The first nine chapters presented a framework within which concepts and information related to brain function and development were considered. These ideas regarding brain development and functioning can support conceptualization and intervention in psychotherapy even though connections between specific brain processes and psychotherapy outcome have not been empirically established to a significant degree.
Neuropsychologically-based consideration of the input–process–output flow of information through the brain (Lezak, Howieson & Loring, 2004) offers basic concepts that can guide understanding of how different clients uniquely function in psychotherapy, including how clients initially perceive information, how they combine and analyze the information they receive, and how clients vary in abilities and inclinations to respond using different output systems. Recognizing the reciprocal influences of lower and higher centers in the brain (Derryberry & Tucker, 1992) can lead to better understanding of how clients experience themselves and how they can influence themselves. The concept of neural network provides an overarching context within which clients' experiences prior to and during psychotherapy can be understood and within which changes during psychological interventions can be viewed (Vaughan, 1997).
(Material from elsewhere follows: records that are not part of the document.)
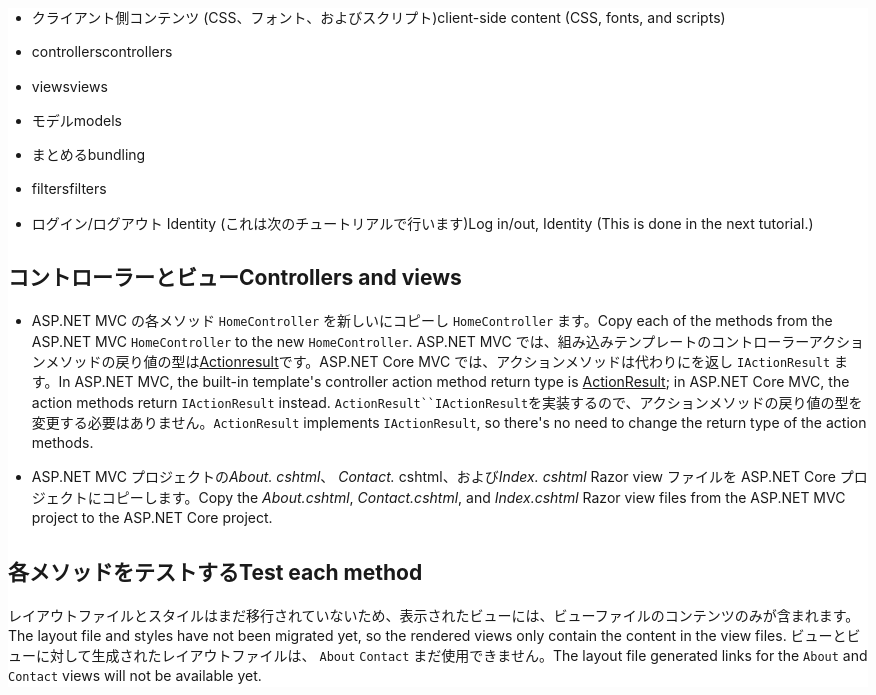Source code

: * <span data-ttu-id="1e1ce-271">クライアント側コンテンツ (CSS、フォント、およびスクリプト)</span><span class="sxs-lookup"><span data-stu-id="1e1ce-271">client-side content (CSS, fonts, and scripts)</span></span>

* <span data-ttu-id="1e1ce-272">controllers</span><span class="sxs-lookup"><span data-stu-id="1e1ce-272">controllers</span></span>

* <span data-ttu-id="1e1ce-273">views</span><span class="sxs-lookup"><span data-stu-id="1e1ce-273">views</span></span>

* <span data-ttu-id="1e1ce-274">モデル</span><span class="sxs-lookup"><span data-stu-id="1e1ce-274">models</span></span>

* <span data-ttu-id="1e1ce-275">まとめる</span><span class="sxs-lookup"><span data-stu-id="1e1ce-275">bundling</span></span>

* <span data-ttu-id="1e1ce-276">filters</span><span class="sxs-lookup"><span data-stu-id="1e1ce-276">filters</span></span>

* <span data-ttu-id="1e1ce-277">ログイン/ログアウト Identity (これは次のチュートリアルで行います)</span><span class="sxs-lookup"><span data-stu-id="1e1ce-277">Log in/out, Identity (This is done in the next tutorial.)</span></span>

## <a name="controllers-and-views"></a><span data-ttu-id="1e1ce-278">コントローラーとビュー</span><span class="sxs-lookup"><span data-stu-id="1e1ce-278">Controllers and views</span></span>

* <span data-ttu-id="1e1ce-279">ASP.NET MVC の各メソッド `HomeController` を新しいにコピーし `HomeController` ます。</span><span class="sxs-lookup"><span data-stu-id="1e1ce-279">Copy each of the methods from the ASP.NET MVC `HomeController` to the new `HomeController`.</span></span> <span data-ttu-id="1e1ce-280">ASP.NET MVC では、組み込みテンプレートのコントローラーアクションメソッドの戻り値の型は[Actionresult](https://msdn.microsoft.com/library/system.web.mvc.actionresult(v=vs.118).aspx)です。ASP.NET Core MVC では、アクションメソッドは代わりにを返し `IActionResult` ます。</span><span class="sxs-lookup"><span data-stu-id="1e1ce-280">In ASP.NET MVC, the built-in template's controller action method return type is [ActionResult](https://msdn.microsoft.com/library/system.web.mvc.actionresult(v=vs.118).aspx); in ASP.NET Core MVC, the action methods return `IActionResult` instead.</span></span> <span data-ttu-id="1e1ce-281">`ActionResult``IActionResult`を実装するので、アクションメソッドの戻り値の型を変更する必要はありません。</span><span class="sxs-lookup"><span data-stu-id="1e1ce-281">`ActionResult` implements `IActionResult`, so there's no need to change the return type of the action methods.</span></span>

* <span data-ttu-id="1e1ce-282">ASP.NET MVC プロジェクトの*About. cshtml*、 *Contact.* cshtml、および*Index. cshtml* Razor view ファイルを ASP.NET Core プロジェクトにコピーします。</span><span class="sxs-lookup"><span data-stu-id="1e1ce-282">Copy the *About.cshtml*, *Contact.cshtml*, and *Index.cshtml* Razor view files from the ASP.NET MVC project to the ASP.NET Core project.</span></span>

## <a name="test-each-method"></a><span data-ttu-id="1e1ce-283">各メソッドをテストする</span><span class="sxs-lookup"><span data-stu-id="1e1ce-283">Test each method</span></span>

<span data-ttu-id="1e1ce-284">レイアウトファイルとスタイルはまだ移行されていないため、表示されたビューには、ビューファイルのコンテンツのみが含まれます。</span><span class="sxs-lookup"><span data-stu-id="1e1ce-284">The layout file and styles have not been migrated yet, so the rendered views only contain the content in the view files.</span></span> <span data-ttu-id="1e1ce-285">ビューとビューに対して生成されたレイアウトファイルは、 `About` `Contact` まだ使用できません。</span><span class="sxs-lookup"><span data-stu-id="1e1ce-285">The layout file generated links for the `About` and `Contact` views will not be available yet.</span></span>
Implicit and explicit memory systems can be considered to support different types of learning, experience, and change in individuals as they go through the process of psychotherapy (O'Keefe & Nadel, 1978; Schacter & Tulving, 1994). Affect systems can be viewed as especially important sources of information during psychotherapy and as influencing clients' functioning in ways that are separate from, interact with, and add to more conscious and linear logical decision-making in the brain (LeDoux, 2002; McGaugh, 2004).